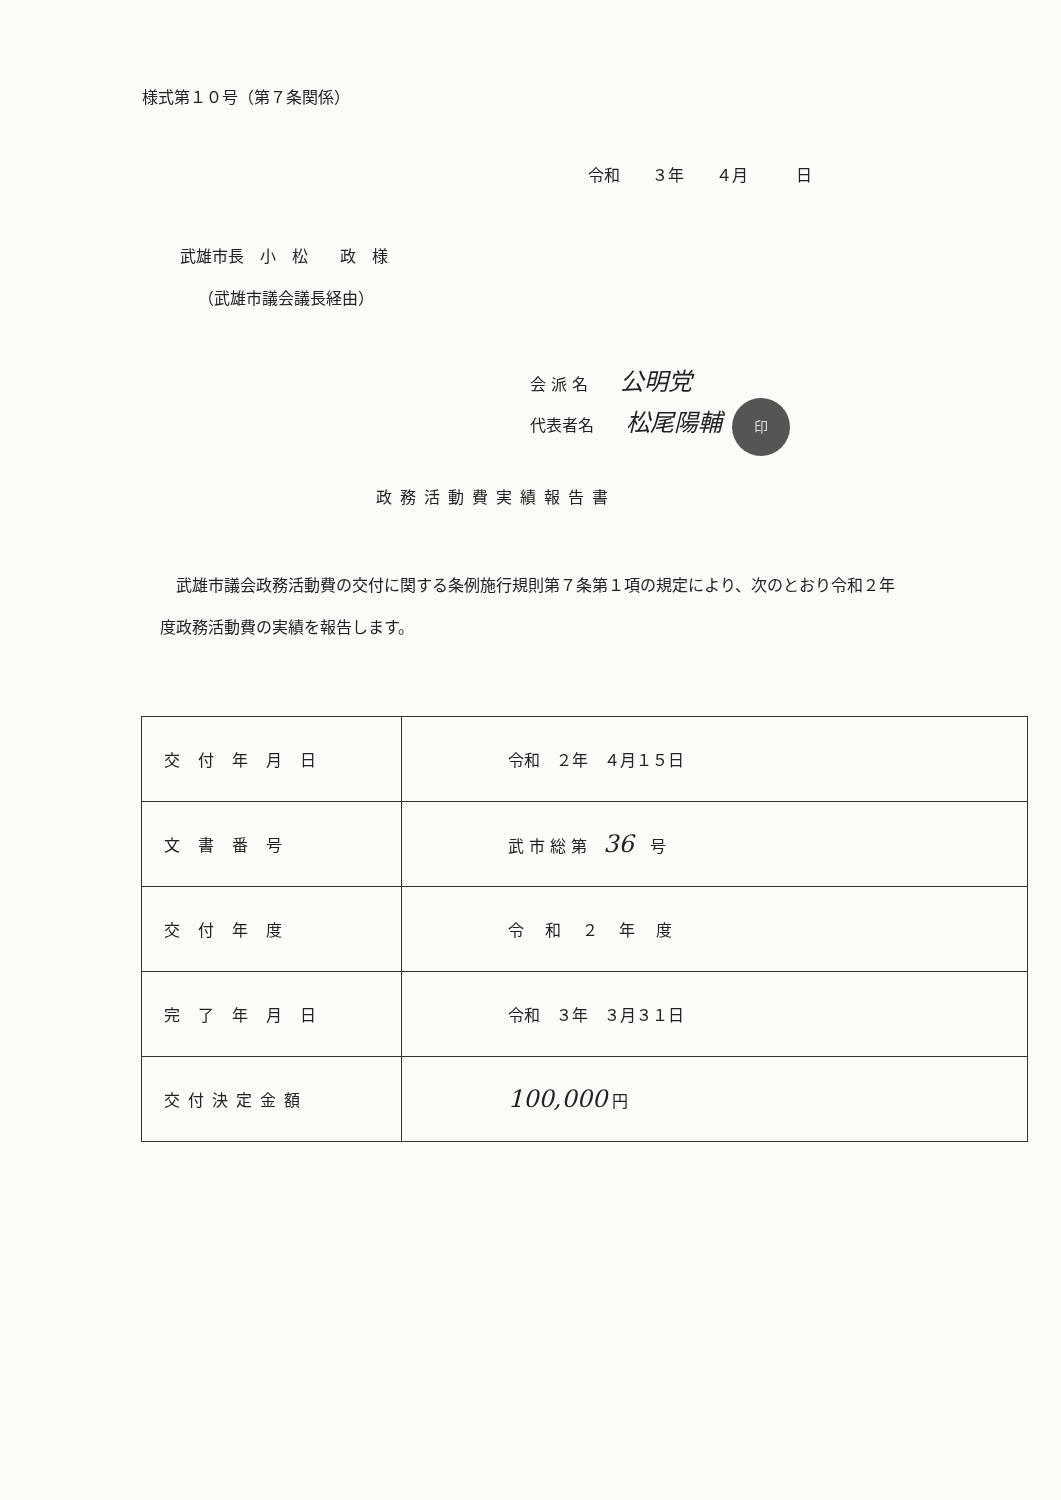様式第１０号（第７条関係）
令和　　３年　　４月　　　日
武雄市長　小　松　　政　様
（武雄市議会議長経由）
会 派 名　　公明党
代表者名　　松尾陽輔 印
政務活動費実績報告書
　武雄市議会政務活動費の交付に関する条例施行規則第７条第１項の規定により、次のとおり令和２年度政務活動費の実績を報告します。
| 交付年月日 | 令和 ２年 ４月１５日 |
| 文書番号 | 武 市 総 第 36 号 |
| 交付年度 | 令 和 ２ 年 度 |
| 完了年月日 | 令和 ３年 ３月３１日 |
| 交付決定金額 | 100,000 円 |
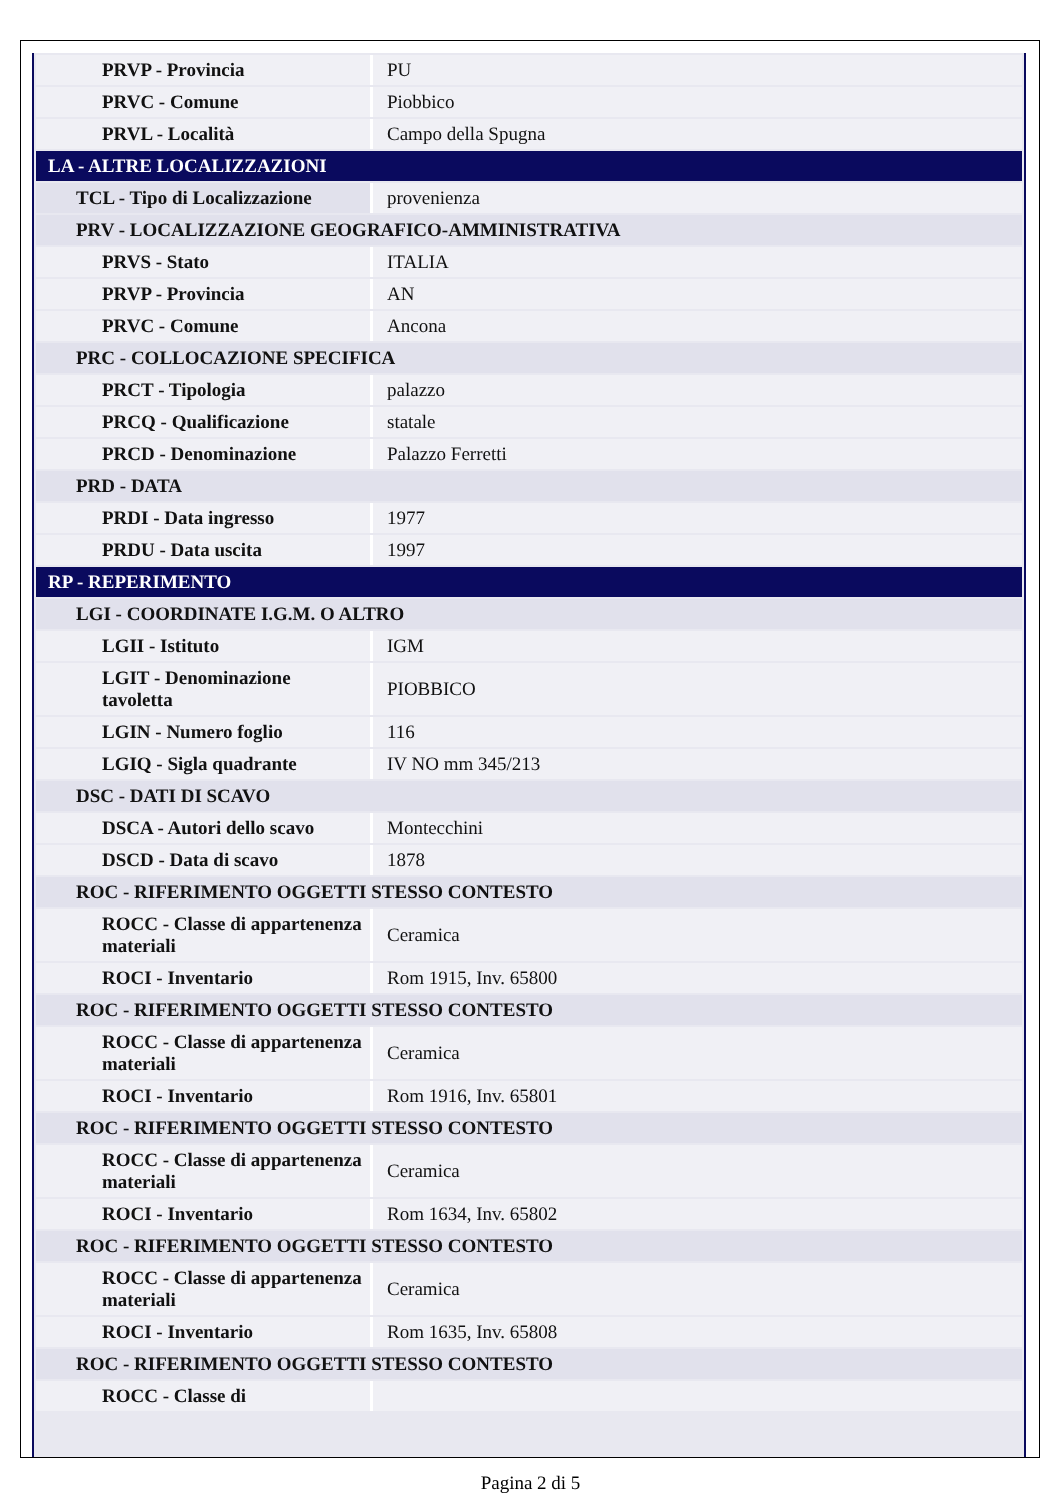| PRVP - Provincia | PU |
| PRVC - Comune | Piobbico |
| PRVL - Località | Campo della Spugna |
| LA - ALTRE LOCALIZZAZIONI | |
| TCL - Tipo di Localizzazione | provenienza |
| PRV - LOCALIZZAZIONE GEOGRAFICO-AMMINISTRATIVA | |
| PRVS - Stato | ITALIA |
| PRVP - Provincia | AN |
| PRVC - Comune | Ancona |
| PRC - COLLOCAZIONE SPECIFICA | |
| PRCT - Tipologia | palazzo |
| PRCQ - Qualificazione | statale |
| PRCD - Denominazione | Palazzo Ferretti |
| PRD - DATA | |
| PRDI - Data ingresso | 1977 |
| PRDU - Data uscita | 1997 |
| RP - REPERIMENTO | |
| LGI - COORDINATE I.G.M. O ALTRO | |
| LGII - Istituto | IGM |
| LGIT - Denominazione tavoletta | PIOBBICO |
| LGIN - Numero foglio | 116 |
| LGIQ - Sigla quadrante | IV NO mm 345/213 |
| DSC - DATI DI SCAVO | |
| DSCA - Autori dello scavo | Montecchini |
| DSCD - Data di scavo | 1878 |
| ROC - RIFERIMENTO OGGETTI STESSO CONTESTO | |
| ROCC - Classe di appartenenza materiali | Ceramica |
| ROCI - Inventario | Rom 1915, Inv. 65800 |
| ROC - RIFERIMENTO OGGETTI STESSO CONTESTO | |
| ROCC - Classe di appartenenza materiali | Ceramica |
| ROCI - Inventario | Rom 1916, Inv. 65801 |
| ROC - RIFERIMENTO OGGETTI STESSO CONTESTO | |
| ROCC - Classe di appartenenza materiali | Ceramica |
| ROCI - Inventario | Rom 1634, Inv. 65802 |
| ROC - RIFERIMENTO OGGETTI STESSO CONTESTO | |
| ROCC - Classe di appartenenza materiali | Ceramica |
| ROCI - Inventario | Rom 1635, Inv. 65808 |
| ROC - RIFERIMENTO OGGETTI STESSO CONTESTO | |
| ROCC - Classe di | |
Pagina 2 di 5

.....

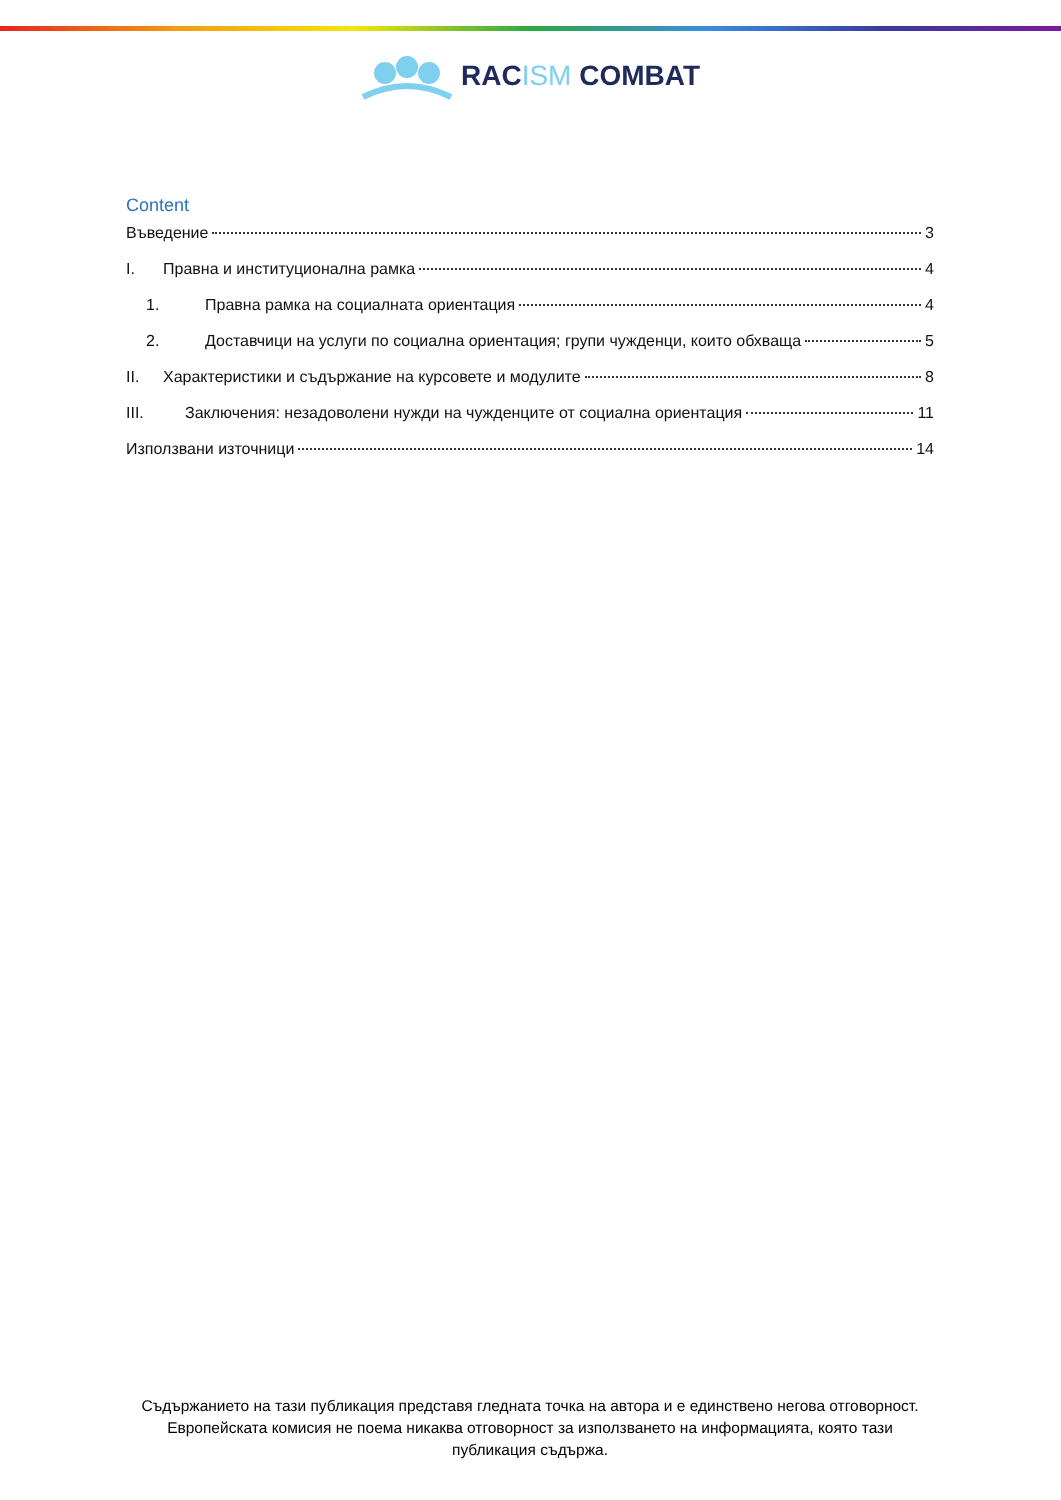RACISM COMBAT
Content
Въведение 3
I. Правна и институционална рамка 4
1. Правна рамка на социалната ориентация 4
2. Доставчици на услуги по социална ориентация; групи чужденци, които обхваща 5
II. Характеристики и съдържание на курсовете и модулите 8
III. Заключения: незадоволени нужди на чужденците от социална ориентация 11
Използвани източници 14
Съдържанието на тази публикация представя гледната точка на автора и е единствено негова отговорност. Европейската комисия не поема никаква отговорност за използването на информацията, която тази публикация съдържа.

.....

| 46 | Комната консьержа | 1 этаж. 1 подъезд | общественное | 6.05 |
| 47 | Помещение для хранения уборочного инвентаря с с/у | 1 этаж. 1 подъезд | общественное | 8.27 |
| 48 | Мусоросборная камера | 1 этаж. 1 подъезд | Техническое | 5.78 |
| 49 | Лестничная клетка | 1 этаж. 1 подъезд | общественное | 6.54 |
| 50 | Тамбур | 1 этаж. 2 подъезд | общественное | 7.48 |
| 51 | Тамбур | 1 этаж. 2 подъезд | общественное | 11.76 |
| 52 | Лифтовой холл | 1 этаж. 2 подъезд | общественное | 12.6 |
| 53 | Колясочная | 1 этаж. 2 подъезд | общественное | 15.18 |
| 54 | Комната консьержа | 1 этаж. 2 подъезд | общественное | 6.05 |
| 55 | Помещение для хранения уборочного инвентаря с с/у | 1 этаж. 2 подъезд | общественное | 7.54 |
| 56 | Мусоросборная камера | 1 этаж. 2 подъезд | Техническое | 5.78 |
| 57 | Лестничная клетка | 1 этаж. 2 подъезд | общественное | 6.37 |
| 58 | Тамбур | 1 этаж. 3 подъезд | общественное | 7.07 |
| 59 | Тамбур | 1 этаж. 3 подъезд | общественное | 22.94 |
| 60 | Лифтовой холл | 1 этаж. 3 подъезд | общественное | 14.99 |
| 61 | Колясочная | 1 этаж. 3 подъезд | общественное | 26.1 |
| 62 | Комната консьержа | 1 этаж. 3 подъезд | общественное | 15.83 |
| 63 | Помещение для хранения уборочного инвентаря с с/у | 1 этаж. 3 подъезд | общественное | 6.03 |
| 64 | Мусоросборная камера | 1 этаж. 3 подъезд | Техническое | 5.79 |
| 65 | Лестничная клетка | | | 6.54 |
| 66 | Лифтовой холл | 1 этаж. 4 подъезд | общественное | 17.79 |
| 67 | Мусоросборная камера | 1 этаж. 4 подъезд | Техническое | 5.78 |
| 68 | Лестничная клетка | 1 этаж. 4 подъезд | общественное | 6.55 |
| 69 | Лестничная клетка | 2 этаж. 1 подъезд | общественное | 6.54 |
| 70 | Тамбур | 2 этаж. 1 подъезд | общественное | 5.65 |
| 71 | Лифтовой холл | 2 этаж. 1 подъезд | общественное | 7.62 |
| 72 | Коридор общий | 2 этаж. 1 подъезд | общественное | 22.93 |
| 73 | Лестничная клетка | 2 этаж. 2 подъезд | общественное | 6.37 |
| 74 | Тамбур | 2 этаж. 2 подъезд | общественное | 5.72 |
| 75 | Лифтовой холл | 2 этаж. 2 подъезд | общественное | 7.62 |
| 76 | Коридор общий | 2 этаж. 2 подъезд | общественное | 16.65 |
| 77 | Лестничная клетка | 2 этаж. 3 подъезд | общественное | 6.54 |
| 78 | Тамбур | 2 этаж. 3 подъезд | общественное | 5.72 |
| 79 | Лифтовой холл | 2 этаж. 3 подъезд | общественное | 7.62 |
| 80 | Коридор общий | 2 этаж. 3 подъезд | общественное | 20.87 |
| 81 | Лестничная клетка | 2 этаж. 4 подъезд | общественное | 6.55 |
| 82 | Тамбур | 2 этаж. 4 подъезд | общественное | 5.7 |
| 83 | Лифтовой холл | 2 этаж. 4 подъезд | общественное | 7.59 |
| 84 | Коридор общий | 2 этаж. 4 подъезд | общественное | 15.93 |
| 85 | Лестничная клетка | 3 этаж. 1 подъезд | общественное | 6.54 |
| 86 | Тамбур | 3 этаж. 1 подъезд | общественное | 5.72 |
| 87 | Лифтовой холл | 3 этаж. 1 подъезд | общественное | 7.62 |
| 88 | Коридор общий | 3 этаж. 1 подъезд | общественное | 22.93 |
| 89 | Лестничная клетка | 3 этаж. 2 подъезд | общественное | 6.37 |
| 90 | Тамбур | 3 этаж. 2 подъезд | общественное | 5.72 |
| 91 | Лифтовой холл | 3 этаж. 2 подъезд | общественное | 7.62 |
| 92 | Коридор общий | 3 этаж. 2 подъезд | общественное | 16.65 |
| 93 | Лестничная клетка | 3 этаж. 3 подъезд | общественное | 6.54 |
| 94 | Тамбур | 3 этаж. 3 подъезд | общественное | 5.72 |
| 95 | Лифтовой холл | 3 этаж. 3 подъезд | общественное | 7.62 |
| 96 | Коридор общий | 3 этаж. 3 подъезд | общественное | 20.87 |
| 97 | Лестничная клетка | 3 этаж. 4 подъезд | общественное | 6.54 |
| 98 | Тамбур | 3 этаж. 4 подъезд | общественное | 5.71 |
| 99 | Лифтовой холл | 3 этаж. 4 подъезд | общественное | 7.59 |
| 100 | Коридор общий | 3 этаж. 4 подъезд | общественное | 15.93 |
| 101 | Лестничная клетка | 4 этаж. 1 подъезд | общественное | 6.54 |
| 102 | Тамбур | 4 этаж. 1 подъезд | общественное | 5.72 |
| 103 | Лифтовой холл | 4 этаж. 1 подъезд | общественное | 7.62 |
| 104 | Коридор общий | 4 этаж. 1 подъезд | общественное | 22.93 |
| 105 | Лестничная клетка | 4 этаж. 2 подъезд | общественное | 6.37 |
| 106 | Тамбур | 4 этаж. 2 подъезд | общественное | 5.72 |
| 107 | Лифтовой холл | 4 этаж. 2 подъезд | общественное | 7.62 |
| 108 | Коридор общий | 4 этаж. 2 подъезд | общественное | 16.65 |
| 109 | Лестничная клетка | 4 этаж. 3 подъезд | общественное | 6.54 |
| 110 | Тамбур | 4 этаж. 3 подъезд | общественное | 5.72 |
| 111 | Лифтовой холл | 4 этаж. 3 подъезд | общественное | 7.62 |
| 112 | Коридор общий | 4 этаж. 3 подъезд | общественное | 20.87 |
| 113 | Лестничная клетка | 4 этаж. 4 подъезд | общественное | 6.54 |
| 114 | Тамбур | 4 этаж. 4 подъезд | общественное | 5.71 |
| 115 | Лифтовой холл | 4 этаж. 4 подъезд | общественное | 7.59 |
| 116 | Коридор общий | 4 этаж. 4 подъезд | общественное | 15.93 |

.....

:: Aim of the task ::
Transcribe, exactly and without additions, the lines of the records above, beginning with the line that contains "Използвани източници 14" and ending with the line that contains "Съдържанието на тази", both included.

:: Exercise response ::
Използвани източници 14
Съдържанието на тази публикация представя гледната точка на автора и е единствено негова отговорност. Европейската комисия не поема никаква отговорност за използването на информацията, която тази публикация съдържа.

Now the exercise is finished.